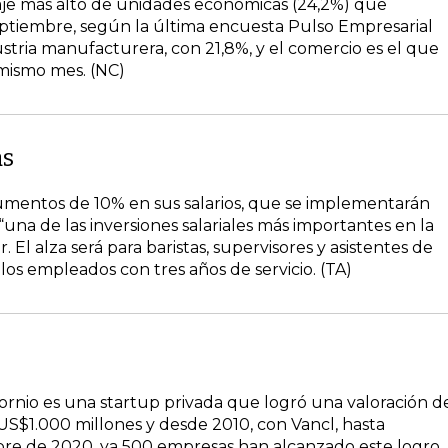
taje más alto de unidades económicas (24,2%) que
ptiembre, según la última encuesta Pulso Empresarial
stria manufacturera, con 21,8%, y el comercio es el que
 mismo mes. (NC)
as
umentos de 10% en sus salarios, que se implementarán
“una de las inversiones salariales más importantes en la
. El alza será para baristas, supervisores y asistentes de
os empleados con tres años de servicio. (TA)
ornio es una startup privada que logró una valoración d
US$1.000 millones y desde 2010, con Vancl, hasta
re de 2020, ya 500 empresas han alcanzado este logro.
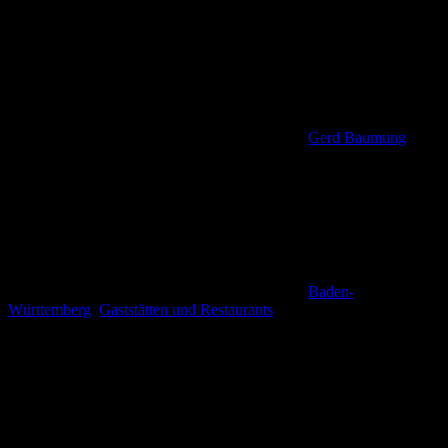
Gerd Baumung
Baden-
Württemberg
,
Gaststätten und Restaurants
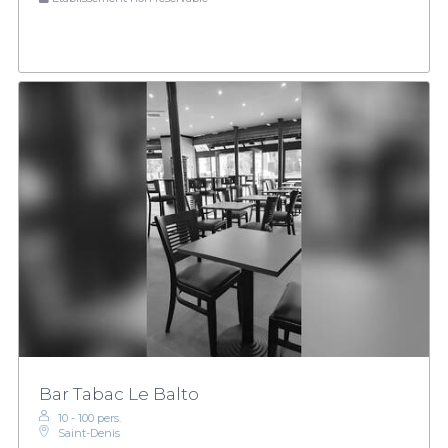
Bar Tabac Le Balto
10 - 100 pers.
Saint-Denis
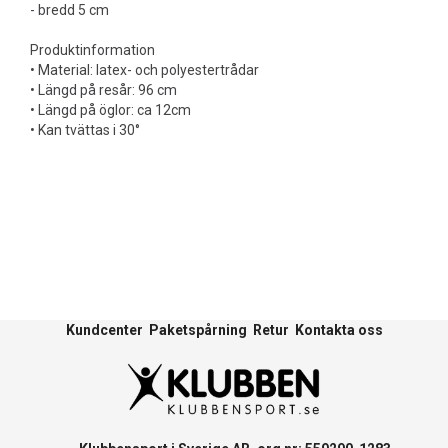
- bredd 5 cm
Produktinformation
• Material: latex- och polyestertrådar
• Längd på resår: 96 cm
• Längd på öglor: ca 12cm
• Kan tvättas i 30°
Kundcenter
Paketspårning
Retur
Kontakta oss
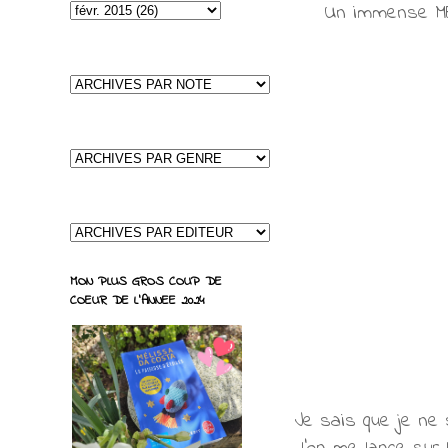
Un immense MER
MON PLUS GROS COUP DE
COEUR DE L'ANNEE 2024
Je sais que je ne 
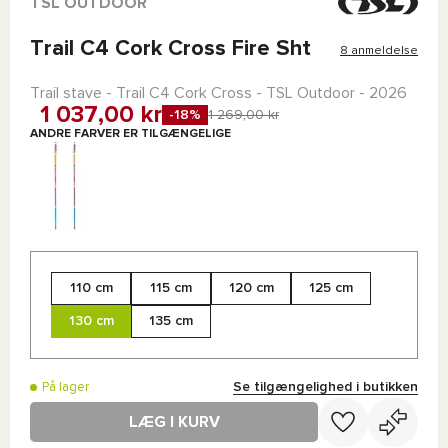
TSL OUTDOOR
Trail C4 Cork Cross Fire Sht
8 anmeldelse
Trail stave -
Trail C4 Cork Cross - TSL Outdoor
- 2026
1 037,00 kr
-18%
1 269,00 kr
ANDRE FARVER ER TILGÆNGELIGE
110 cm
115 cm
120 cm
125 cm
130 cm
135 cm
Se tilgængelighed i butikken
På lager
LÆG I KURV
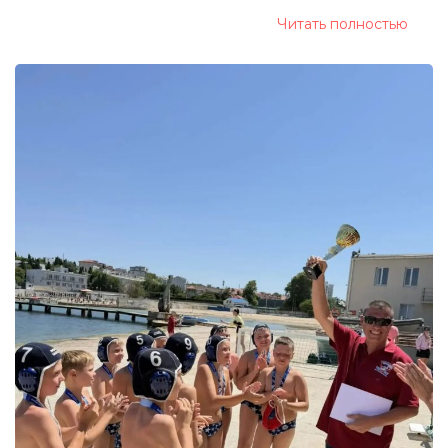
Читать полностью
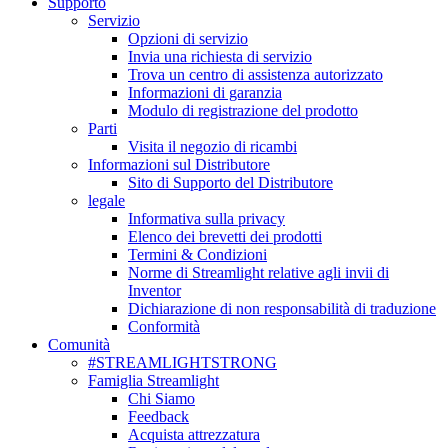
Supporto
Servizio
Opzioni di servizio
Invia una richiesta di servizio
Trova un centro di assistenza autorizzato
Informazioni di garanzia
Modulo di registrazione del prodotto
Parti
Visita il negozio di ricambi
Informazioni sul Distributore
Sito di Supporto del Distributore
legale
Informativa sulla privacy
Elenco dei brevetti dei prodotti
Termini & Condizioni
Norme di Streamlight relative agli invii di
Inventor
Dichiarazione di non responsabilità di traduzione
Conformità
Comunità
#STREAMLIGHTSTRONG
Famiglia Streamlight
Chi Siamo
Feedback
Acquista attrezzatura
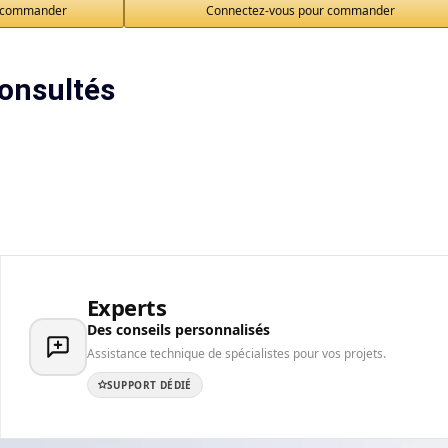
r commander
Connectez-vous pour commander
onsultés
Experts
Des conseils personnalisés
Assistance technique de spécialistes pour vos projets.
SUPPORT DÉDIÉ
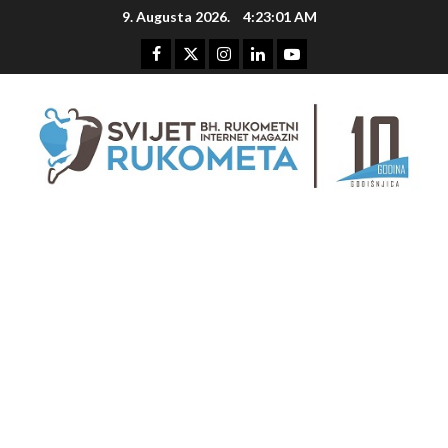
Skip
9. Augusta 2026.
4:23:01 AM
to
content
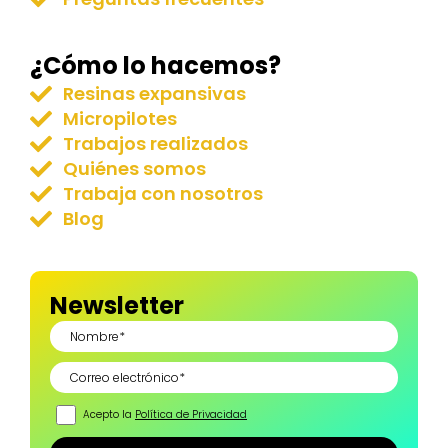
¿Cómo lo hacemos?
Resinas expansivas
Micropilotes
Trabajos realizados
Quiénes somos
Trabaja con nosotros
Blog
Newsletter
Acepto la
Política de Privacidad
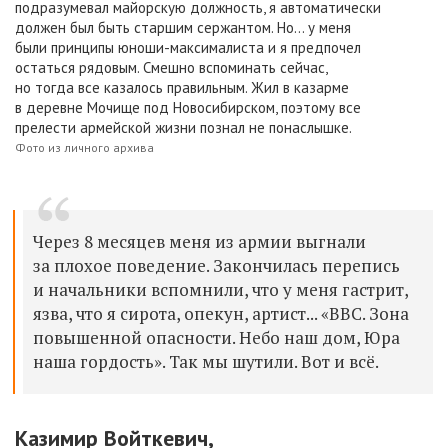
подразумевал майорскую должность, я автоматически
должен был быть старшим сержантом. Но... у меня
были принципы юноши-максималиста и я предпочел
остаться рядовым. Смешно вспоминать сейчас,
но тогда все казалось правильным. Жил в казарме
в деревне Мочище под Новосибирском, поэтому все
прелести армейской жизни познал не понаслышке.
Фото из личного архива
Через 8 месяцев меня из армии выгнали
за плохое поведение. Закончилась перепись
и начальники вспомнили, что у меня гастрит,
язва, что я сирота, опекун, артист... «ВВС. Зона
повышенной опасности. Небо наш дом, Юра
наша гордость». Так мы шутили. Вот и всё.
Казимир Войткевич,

****

Leave the images out and output the remaining material exactly as it stands.

taje más alto de unidades económicas (24,2%) que
ptiembre, según la última encuesta Pulso Empresarial
stria manufacturera, con 21,8%, y el comercio es el que
 mismo mes. (NC)
as
umentos de 10% en sus salarios, que se implementarán
“una de las inversiones salariales más importantes en la
. El alza será para baristas, supervisores y asistentes de
os empleados con tres años de servicio. (TA)
ornio es una startup privada que logró una valoración d
US$1.000 millones y desde 2010, con Vancl, hasta
re de 2020, ya 500 empresas han alcanzado este logro.
Gerd Baumung
Baden-
Württemberg
,
Gaststätten und Restaurants
Bar Tabac Le Balto
10 - 100 pers.
Saint-Denis
- bredd 5 cm
Produktinformation
• Material: latex- och polyestertrådar
• Längd på resår: 96 cm
• Längd på öglor: ca 12cm
• Kan tvättas i 30°
Kundcenter
Paketspårning
Retur
Kontakta oss
Un immense MER
MON PLUS GROS COUP DE
COEUR DE L'ANNEE 2024
Je sais que je ne 
TSL OUTDOOR
Trail C4 Cork Cross Fire Sht
8 anmeldelse
Trail stave -
Trail C4 Cork Cross - TSL Outdoor
- 2026
1 037,00 kr
-18%
1 269,00 kr
ANDRE FARVER ER TILGÆNGELIGE
110 cm
115 cm
120 cm
125 cm
130 cm
135 cm
Se tilgængelighed i butikken
På lager
LÆG I KURV
Читать полностью
Supporto
Servizio
Opzioni di servizio
Invia una richiesta di servizio
Trova un centro di assistenza autorizzato
Informazioni di garanzia
Modulo di registrazione del prodotto
Parti
Visita il negozio di ricambi
Informazioni sul Distributore
Sito di Supporto del Distributore
legale
Informativa sulla privacy
Elenco dei brevetti dei prodotti
Termini & Condizioni
Norme di Streamlight relative agli invii di
Inventor
Dichiarazione di non responsabilità di traduzione
Conformità
Comunità
#STREAMLIGHTSTRONG
Famiglia Streamlight
Chi Siamo
Feedback
Acquista attrezzatura
r commander
Connectez-vous pour commander
onsultés
Experts
Des conseils personnalisés
Assistance technique de spécialistes pour vos projets.
SUPPORT DÉDIÉ
Skip
9. Augusta 2026.
4:23:01 AM
to
content
¿Cómo lo hacemos?
Resinas expansivas
Micropilotes
Trabajos realizados
Quiénes somos
Trabaja con nosotros
Blog
Newsletter
Acepto la
Política de Privacidad
подразумевал майорскую должность, я автоматически
должен был быть старшим сержантом. Но... у меня
были принципы юноши-максималиста и я предпочел
остаться рядовым. Смешно вспоминать сейчас,
но тогда все казалось правильным. Жил в казарме
в деревне Мочище под Новосибирском, поэтому все
прелести армейской жизни познал не понаслышке.
Фото из личного архива
Через 8 месяцев меня из армии выгнали
за плохое поведение. Закончилась перепись
и начальники вспомнили, что у меня гастрит,
язва, что я сирота, опекун, артист... «ВВС. Зона
повышенной опасности. Небо наш дом, Юра
наша гордость». Так мы шутили. Вот и всё.
Казимир Войткевич,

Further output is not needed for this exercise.